Inspection du travail : bilan mitigé sur la prévention des risques psychosociaux

par Anne-Marie Boulet / juillet 2013

Une campagne de contrôle menée sur la prévention des risques psychosociaux dans le médico-social et le commerce de détail montre que ces secteurs, notamment le second, peinent à prendre en charge cette question.

Quelle est la prise en charge des risques psychosociaux (RPS) dans le médico-social et le commerce de détail ? Chargée de décliner en France une campagne européenne sur les RPS initiée par le Comité européen des hauts responsables de l'Inspection du travail, la direction générale du Travail (DGT) a décidé de contrôler ces deux secteurs. "Deux branchesoù les atteintes dans ce domaine sont fréquentes", précise Jessy Pretto, du département de l'Animation de la politique du travail Priorité a été donnée aux petites structures, plus sensibles en termes de RPS. Dans les deux secteurs, trois fois sur quatre, il s'agissait là d'une première intervention des agents de contrôle sur ce thème1

Pour le secteur médico-social - essentiellement des établissements d'hébergement pour personnes âgées dépendantes ou accueillant des enfants handicapés -, l'enquête fait ressortir que 65 % des 787 structures contrôlées ont à la fois engagé une démarche de prévention et évalué au moins un facteur de risque. Mais à peine plus de 20 % ont aussi mis en place un plan d'action. Le rôle moteur des CHSCT se trouve confirmé, les actions d'évaluation et de prévention étant bien plus fréquentes lorsqu'ils sont actifs et les élus formés. Le médecin du travail, en revanche, n'a été sollicité qu'une fois sur deux dans les démarches de prévention.

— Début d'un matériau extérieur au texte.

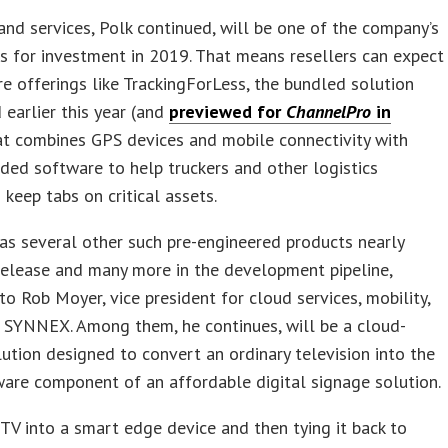
and services, Polk continued, will be one of the company’s
s for investment in 2019. That means resellers can expect
e offerings like TrackingForLess, the bundled solution
 earlier this year (and
previewed for
ChannelPro
in
at combines GPS devices and mobile connectivity with
ed software to help truckers and other logistics
 keep tabs on critical assets.
s several other such pre-engineered products nearly
release and many more in the development pipeline,
to Rob Moyer, vice president for cloud services, mobility,
 SYNNEX. Among them, he continues, will be a cloud-
ution designed to convert an ordinary television into the
are component of an affordable digital signage solution.
 TV into a smart edge device and then tying it back to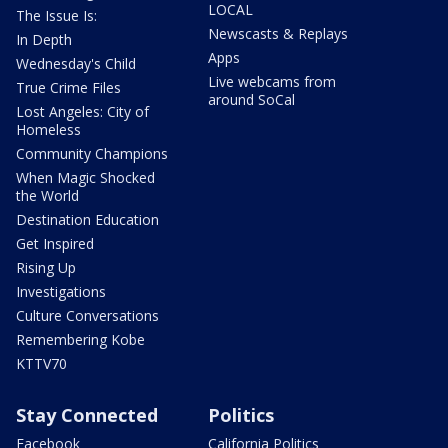
LOCAL
The Issue Is:
Newscasts & Replays
In Depth
Apps
Wednesday's Child
Live webcams from
True Crime Files
around SoCal
Lost Angeles: City of
Homeless
Community Champions
When Magic Shocked
the World
Destination Education
Get Inspired
Rising Up
Investigations
Culture Conversations
Remembering Kobe
KTTV70
Stay Connected
Politics
Facebook
California Politics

En ce qui concerne le commerce de détail, 30 % des 871 magasins contrôlés ont lancé une démarche de prévention, et 15 % seulement y ont associé l'ensemble des salariés de la ligne hiérarchique. Enfin, seuls 10 % ont à la fois entrepris une démarche RPS, évalué ce risque, l'ont retranscrit dans le document unique d'évaluation des risques (DUER) et ont réalisé un plan d'action en lien avec l'organisation du travail. Là aussi, lorsqu'il y a un CHSCT, les actions de prévention sont plus nombreuses.

"Une mise en mouvement significative"

Des résultats peu surprenants. La prévention des RPS n'a pas encore pleinement pris sa place dans celle, plus globale, des risques professionnels. Responsable de la cellule RPS à la DGT, Marianne Richard-Molard se montre néanmoins optimiste : "Depuis les premiers textes réglementaires sur les RPS, en 2002, nous assistons à une mise en mouvement significative sur cette problématique. Au cours de cette campagne, seulement 1 % des contrôles ont donné lieu à l'établissement d'un procès-verbal pour infraction à la réglementation."

La campagne européenne n'est pas destinée à connaître des suites directes. Mais en France, la direction générale du Travail a décidé d'aider les employeurs du secteur médico-social, "en adaptant à leurs spécificités les outils que nous proposons en matière de RPS", indique Marianne Richard-Molard. Sceptique sur cette campagne2 , le syndicat d'inspecteurs du travail Snutefe-FSU se montre critique. "Les échanges de pratiques et d'expériences entre pays pourraient être intéressants, commente Pierre Mériaux, l'un de ses dirigeants. A condition de mener des enquêtes sur le long terme. Mais le ministère du Travail ne semble pas engager la DGT dans cette démarche. Le plan Sapin envisage de faire travailler l'Inspection du travail ainsi, par campagnes ponctuelles qui donnent la photographie d'une réalité à un instant T. Cela ne relève pas de notre mission. Nous sommes là pour modifier le réel et non le regarder."

  • 1

    Les résultats de l'enquête sont publiés sur le site www.travailler-mieux.gouv.fr

  • 2

    Voir "Tournée d'inspection sur les risques psychosociaux", Santé & Travail n° 80, octobre 2012.